Das kleine Goldkopflöwenäffchen klammert sich an seiner Babysitterin fest. Foto: Wilhelma Stuttgart / Heidi Schneider

Besucher und Experten der Wilhelma in Stuttgart beobachten derzeit fasziniert, wie sich Weißkopfsaki Riane rührend um ein Goldkopflöwenäffchen-Baby kümmert, um die eigentliche Mutter zu entlasten.

Stuttgart - Da stimmt doch was nicht: Bei einem Besuch in der Stuttgarter Wilhelma kann man derzeit Zeuge einer ungewöhnlichen Beziehung werden: In leuchtendem Orange ragt der Schopf eines Goldkopflöwenäffchen-Babys aus dem schwarzgrauen Rückenfell eines Weißkopfsakis. Hat sich das kleine Äffchen etwa verirrt? Oder hat die viel größere Äffin sogar das Baby seiner Mutter geraubt?

Doch das Gegenteil ist der Fall: Regelmäßig trägt Saki Riane eines der beiden im Mai geborenen Goldköpfchen umher, während deren eigentliche Mutter Kamya sich um den anderen Zwilling kümmert. Spätestens wenn Essenszeit ist, gibt Riane das Baby bereitwillig zum Säugen an Kamya zurück. Geradezu rührend unterstützt sie die sonst mit Zwillingen überlastete „alleinerziehende“ Mama.

Das Verhalten der Äffin fasziniert auch Experten

Das beeindruckt auch Experten. „Mithilfe beim Tragen von Jungtieren innerhalb einer Familie ist bei vielen Krallenaffen die Regel“, sagt Marianne Holtkötter, Affen-Kuratorin der Wilhelma, „aber dass nicht verwandte Affen scheinbar ohne eigenen Nutzen bei der Aufzucht helfen, ist außergewöhnlich.“ Zumal es ein ungleiches Paar ist, denn Weißkopfsakis sind etwa dreimal so groß wie Goldkopflöwenäffchen.

„Manche Primatenforscher sehen hier vielleicht ein Beispiel für Altruismus bei Tieren, also für eine in diesem Fall sogar artübergreifende Hilfe, die dem Helfer keinen erkennbaren Vorteil bietet“, sagt Holtkötter. Die Experten wollen jedoch noch genauer prüfen, wie sich das ungewöhnliche Verhalten entwickelt hat. Riane darf als Tochter des Saki-Zuchtpaares der Wilhelma zur Vermeidung von Inzucht keine eigenen Kinder bekommen. Mütterliche Fürsorge ist aber offenbar trotzdem Bestandteil ihres angeborenen Verhaltens.
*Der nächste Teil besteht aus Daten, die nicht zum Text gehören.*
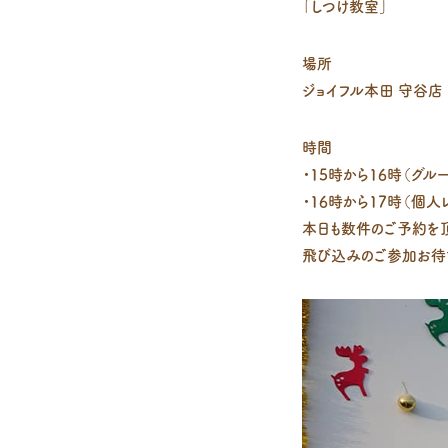
「しつけ教室」
場所
ジョイフル本田 守谷店
時間
・15時から16時（グル
・16時から17時（個人
本日も数件のご予約を頂
飛び込みのご参加お待ち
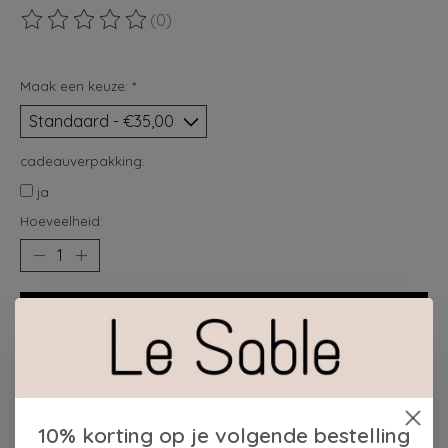
(0)
De beoordeling van dit product is
0
van de 5
Maak een keuze:
*
cadeauverpakking:
ja
Hoeveelheid:
Toevoegen aan winkelwagen
Plaats bestelling
Toevoegen om te vergelijken
10% korting op je volgende bestelling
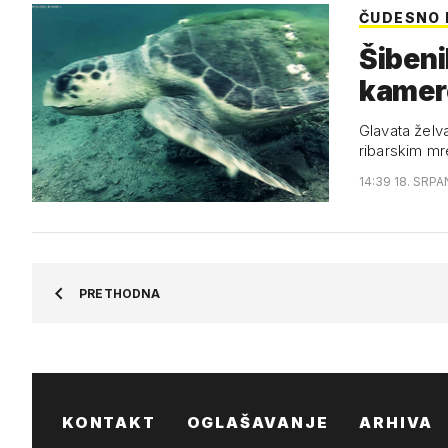
ČUDESNO
Šibeni
kamer
Glavata želva
ribarskim m
14:39 18. SRPA
PRETHODNA
KONTAKT
OGLAŠAVANJE
ARHIVA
Tragisch: Der Vater der Goldkopflöwenäffchen-Zwillinge verstarb plötzlich

Dabei verstanden sich die beiden unterschiedlichen Affen Riane und Kamya anfangs gar nicht. Kamya kam als neue Partnerin für Goldkopflöwenäffchen Nuno nach Stuttgart, weil dessen Partnerin verstorben war. Zunächst wurde Kamya jedoch von den Sakis, mit denen sie sich das Gehege teilten, schikaniert und gejagt. Auch Riane mischte dabei ordentlich mit. Erst nach einer Weile gewöhnten sich die unterschiedlichen Affen-Arten aneinander.

Mit der Geburt der Zwillinge erwärmte sich Nuno für seine Partnerin. Rührend kümmerte er sich ab da um sie und den Nachwuchs. Wie bei Krallenaffen üblich, entlastete er die junge Mutter, indem er die Zwillinge oft huckepack trug.

Im Juni beobachteten die Tierpfleger erstmals, dass Riane eines der Goldkopflöwenäffchen trug. Dann der Schicksalsschlag: Als Nuno Mitte Juli völlig unerwartet an einer Nierenentzündung starb, musste Kamya plötzlich allein mit ihren Zwillingen zurechtkommen. Ab dann sprang Riane immer regelmäßiger als Tagesmutter ein – und zwar immer für dasselbe Jungtier.